== TASK STATEMENT ==
Render the data below as a Markdown table with the columns Row and Text. Include only the stretch from the start of the data through the line containing "Rank the series by their maximum", with blank lines omitted.

== PROVIDED DATA ==
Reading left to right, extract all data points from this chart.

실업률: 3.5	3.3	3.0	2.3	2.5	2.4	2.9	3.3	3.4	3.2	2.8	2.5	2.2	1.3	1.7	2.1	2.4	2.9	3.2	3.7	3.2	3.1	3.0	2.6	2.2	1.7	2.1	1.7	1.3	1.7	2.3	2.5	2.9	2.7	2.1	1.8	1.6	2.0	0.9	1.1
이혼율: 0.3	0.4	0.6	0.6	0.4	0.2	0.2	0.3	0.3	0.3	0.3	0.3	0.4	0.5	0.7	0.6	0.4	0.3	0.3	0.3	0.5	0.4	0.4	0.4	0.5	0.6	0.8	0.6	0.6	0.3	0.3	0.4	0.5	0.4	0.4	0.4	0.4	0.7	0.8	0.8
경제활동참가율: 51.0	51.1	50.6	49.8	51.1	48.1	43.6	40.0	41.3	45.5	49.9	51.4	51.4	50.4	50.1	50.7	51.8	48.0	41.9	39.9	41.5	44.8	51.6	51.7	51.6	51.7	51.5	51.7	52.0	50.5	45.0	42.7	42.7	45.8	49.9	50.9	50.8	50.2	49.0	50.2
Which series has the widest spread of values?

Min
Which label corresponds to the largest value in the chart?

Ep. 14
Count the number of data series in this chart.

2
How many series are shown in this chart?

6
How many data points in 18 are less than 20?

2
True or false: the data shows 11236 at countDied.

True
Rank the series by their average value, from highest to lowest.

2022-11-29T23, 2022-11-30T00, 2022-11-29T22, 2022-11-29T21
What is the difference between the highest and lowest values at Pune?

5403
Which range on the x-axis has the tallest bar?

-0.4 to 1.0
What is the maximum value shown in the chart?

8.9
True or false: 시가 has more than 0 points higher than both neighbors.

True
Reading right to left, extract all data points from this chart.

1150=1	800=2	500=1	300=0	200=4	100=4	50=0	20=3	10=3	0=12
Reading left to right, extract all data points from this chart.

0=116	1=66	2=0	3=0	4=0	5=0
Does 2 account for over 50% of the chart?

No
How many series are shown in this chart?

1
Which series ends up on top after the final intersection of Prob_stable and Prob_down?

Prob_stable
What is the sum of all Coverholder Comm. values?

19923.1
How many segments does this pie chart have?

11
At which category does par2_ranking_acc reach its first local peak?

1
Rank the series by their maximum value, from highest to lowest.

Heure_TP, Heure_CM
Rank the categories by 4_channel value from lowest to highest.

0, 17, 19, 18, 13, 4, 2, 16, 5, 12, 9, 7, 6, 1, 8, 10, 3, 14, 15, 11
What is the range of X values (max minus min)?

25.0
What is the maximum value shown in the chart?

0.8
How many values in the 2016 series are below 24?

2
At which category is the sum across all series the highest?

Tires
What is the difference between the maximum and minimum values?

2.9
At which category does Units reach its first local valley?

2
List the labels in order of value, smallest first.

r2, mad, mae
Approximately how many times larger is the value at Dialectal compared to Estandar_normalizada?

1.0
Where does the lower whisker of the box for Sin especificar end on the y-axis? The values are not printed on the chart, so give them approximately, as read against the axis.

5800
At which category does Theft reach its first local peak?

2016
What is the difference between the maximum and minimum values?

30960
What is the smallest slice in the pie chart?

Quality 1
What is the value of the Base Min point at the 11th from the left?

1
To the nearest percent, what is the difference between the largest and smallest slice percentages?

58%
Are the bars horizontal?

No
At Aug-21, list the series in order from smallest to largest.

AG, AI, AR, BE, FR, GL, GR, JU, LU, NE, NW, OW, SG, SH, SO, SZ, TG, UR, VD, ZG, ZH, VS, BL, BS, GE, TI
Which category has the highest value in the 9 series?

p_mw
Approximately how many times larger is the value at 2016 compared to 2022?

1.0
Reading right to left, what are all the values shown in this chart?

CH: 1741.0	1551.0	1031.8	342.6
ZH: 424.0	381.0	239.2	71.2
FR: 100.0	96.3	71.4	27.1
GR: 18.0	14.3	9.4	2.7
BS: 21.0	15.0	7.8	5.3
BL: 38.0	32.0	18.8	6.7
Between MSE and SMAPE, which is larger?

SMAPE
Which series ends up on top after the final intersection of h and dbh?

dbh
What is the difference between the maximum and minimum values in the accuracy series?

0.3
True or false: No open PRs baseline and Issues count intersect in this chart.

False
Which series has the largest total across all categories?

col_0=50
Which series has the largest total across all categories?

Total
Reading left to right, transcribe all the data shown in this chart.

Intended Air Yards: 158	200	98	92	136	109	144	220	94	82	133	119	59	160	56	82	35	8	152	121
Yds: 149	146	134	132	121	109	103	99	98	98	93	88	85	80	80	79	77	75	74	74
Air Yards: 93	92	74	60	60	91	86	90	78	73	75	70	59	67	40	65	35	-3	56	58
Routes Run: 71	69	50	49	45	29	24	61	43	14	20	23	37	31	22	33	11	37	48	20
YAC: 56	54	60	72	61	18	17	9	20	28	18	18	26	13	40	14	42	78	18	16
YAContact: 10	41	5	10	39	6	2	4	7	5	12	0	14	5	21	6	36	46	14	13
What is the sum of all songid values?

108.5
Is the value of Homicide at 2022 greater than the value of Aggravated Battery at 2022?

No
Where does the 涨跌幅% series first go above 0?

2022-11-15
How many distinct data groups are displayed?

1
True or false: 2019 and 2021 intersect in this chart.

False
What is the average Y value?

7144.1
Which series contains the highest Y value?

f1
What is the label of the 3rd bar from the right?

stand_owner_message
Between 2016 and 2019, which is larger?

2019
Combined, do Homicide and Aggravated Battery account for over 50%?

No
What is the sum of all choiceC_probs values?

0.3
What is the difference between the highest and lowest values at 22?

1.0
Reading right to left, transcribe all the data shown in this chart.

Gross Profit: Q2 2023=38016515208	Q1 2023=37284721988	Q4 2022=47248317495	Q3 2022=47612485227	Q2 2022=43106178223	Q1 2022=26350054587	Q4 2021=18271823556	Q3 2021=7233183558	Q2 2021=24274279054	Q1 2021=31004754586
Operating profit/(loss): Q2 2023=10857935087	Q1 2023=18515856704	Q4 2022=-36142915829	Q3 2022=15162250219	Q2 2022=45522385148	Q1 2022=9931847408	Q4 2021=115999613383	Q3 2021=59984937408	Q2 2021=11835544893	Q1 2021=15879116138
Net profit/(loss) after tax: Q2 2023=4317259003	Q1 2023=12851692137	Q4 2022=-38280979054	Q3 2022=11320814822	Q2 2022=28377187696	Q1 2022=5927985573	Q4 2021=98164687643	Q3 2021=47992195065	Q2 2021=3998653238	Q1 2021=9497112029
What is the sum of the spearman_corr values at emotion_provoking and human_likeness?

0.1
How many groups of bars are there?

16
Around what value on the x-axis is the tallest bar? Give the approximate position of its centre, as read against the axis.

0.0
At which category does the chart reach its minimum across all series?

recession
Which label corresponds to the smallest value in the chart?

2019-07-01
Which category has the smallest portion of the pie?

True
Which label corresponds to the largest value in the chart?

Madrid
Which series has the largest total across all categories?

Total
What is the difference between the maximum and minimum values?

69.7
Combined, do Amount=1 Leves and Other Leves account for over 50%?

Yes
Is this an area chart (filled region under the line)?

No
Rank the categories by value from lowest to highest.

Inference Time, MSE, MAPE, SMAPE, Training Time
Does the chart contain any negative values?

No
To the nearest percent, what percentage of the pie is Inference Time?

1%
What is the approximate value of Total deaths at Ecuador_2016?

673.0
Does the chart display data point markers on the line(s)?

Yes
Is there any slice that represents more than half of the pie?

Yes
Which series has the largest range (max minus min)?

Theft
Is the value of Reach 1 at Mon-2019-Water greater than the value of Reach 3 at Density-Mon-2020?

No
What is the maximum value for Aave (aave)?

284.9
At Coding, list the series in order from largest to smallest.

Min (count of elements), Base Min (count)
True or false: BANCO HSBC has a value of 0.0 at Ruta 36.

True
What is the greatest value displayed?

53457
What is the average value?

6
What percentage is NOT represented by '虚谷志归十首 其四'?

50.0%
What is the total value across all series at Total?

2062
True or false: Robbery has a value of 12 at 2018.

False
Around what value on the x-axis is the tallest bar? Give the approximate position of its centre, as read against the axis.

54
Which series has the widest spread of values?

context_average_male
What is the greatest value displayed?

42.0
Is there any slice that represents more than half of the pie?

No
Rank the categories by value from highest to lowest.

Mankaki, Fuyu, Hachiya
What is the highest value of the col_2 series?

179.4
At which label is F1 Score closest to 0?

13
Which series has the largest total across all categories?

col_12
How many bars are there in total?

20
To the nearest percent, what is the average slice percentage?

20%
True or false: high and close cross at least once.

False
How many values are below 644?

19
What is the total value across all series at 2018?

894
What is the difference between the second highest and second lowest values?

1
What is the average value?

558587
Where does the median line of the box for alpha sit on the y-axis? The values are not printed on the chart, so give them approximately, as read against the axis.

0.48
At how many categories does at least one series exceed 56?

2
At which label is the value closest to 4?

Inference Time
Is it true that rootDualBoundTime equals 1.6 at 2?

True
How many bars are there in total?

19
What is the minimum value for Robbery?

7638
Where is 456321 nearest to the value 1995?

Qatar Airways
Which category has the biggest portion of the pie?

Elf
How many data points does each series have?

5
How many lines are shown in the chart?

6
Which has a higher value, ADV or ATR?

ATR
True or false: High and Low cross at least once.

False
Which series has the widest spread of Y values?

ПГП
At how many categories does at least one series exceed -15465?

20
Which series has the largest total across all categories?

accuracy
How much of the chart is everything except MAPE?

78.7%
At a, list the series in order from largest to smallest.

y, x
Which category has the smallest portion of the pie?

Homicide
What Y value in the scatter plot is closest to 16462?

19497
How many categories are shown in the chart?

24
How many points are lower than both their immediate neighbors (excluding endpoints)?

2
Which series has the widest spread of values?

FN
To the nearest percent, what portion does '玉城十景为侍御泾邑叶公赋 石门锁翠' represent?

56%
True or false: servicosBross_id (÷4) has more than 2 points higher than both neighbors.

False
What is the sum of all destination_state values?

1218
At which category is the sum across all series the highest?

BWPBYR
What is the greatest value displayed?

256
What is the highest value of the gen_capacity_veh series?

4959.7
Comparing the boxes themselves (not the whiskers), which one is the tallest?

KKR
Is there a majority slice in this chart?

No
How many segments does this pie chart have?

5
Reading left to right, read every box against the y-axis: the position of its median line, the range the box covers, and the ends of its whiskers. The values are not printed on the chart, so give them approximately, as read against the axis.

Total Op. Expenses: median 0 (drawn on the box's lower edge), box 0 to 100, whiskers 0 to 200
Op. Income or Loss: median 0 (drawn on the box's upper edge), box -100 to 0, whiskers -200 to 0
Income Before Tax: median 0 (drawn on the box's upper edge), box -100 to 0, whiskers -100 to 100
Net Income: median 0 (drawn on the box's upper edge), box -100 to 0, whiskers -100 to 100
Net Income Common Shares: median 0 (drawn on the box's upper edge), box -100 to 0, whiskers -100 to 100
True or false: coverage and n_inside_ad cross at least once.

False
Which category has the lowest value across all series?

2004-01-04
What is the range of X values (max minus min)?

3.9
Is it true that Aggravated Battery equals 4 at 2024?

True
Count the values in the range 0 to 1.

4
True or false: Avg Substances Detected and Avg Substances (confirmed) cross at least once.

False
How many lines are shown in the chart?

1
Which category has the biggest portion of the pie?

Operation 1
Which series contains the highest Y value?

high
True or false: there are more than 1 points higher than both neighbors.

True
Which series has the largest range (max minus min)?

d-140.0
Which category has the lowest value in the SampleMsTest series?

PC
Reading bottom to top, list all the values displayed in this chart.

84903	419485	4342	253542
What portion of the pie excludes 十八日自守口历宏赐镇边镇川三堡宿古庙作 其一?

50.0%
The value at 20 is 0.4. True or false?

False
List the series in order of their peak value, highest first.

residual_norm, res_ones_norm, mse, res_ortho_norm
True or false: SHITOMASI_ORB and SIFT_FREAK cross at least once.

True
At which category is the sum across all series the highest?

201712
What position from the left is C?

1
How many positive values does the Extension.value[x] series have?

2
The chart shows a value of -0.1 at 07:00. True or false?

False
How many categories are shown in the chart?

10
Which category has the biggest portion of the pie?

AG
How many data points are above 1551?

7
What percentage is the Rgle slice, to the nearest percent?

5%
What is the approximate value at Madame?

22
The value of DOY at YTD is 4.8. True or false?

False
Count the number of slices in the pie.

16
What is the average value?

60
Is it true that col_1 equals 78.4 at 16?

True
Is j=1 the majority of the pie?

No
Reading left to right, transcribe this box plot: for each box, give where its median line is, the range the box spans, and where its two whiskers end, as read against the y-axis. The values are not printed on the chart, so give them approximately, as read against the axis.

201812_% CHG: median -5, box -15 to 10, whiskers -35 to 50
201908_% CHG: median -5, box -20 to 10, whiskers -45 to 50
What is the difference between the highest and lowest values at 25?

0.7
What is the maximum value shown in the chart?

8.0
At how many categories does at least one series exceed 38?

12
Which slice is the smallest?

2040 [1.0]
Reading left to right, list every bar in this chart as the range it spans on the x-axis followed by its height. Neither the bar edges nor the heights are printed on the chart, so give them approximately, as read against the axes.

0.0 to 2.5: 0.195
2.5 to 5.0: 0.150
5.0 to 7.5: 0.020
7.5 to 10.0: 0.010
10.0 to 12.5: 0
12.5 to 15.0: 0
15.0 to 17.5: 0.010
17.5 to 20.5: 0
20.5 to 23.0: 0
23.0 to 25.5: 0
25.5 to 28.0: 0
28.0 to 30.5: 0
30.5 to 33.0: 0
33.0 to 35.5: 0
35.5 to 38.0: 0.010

== WRITTEN ANSWER ==
| Row | Text |
|---|---|
| 1 | Reading left to right, extract all data points from this chart. |
| 2 | 실업률: 3.5	3.3	3.0	2.3	2.5	2.4	2.9	3.3	3.4	3.2	2.8	2.5	2.2	1.3	1.7	2.1	2.4	2.9	3.2	3.7	3.2	3.1	3.0	2.6	2.2	1.7	2.1	1.7	1.3	1.7	2.3	2.5	2.9	2.7	2.1	1.8	1.6	2.0	0.9	1.1 |
| 3 | 이혼율: 0.3	0.4	0.6	0.6	0.4	0.2	0.2	0.3	0.3	0.3	0.3	0.3	0.4	0.5	0.7	0.6	0.4	0.3	0.3	0.3	0.5	0.4	0.4	0.4	0.5	0.6	0.8	0.6	0.6	0.3	0.3	0.4	0.5	0.4	0.4	0.4	0.4	0.7	0.8	0.8 |
| 4 | 경제활동참가율: 51.0	51.1	50.6	49.8	51.1	48.1	43.6	40.0	41.3	45.5	49.9	51.4	51.4	50.4	50.1	50.7	51.8	48.0	41.9	39.9	41.5	44.8	51.6	51.7	51.6	51.7	51.5	51.7	52.0	50.5	45.0	42.7	42.7	45.8	49.9	50.9	50.8	50.2	49.0	50.2 |
| 5 | Which series has the widest spread of values? |
| 6 | Min |
| 7 | Which label corresponds to the largest value in the chart? |
| 8 | Ep. 14 |
| 9 | Count the number of data series in this chart. |
| 10 | 2 |
| 11 | How many series are shown in this chart? |
| 12 | 6 |
| 13 | How many data points in 18 are less than 20? |
| 14 | 2 |
| 15 | True or false: the data shows 11236 at countDied. |
| 16 | True |
| 17 | Rank the series by their average value, from highest to lowest. |
| 18 | 2022-11-29T23, 2022-11-30T00, 2022-11-29T22, 2022-11-29T21 |
| 19 | What is the difference between the highest and lowest values at Pune? |
| 20 | 5403 |
| 21 | Which range on the x-axis has the tallest bar? |
| 22 | -0.4 to 1.0 |
| 23 | What is the maximum value shown in the chart? |
| 24 | 8.9 |
| 25 | True or false: 시가 has more than 0 points higher than both neighbors. |
| 26 | True |
| 27 | Reading right to left, extract all data points from this chart. |
| 28 | 1150=1	800=2	500=1	300=0	200=4	100=4	50=0	20=3	10=3	0=12 |
| 29 | Reading left to right, extract all data points from this chart. |
| 30 | 0=116	1=66	2=0	3=0	4=0	5=0 |
| 31 | Does 2 account for over 50% of the chart? |
| 32 | No |
| 33 | How many series are shown in this chart? |
| 34 | 1 |
| 35 | Which series ends up on top after the final intersection of Prob_stable and Prob_down? |
| 36 | Prob_stable |
| 37 | What is the sum of all Coverholder Comm. values? |
| 38 | 19923.1 |
| 39 | How many segments does this pie chart have? |
| 40 | 11 |
| 41 | At which category does par2_ranking_acc reach its first local peak? |
| 42 | 1 |
| 43 | Rank the series by their maximum value, from highest to lowest. |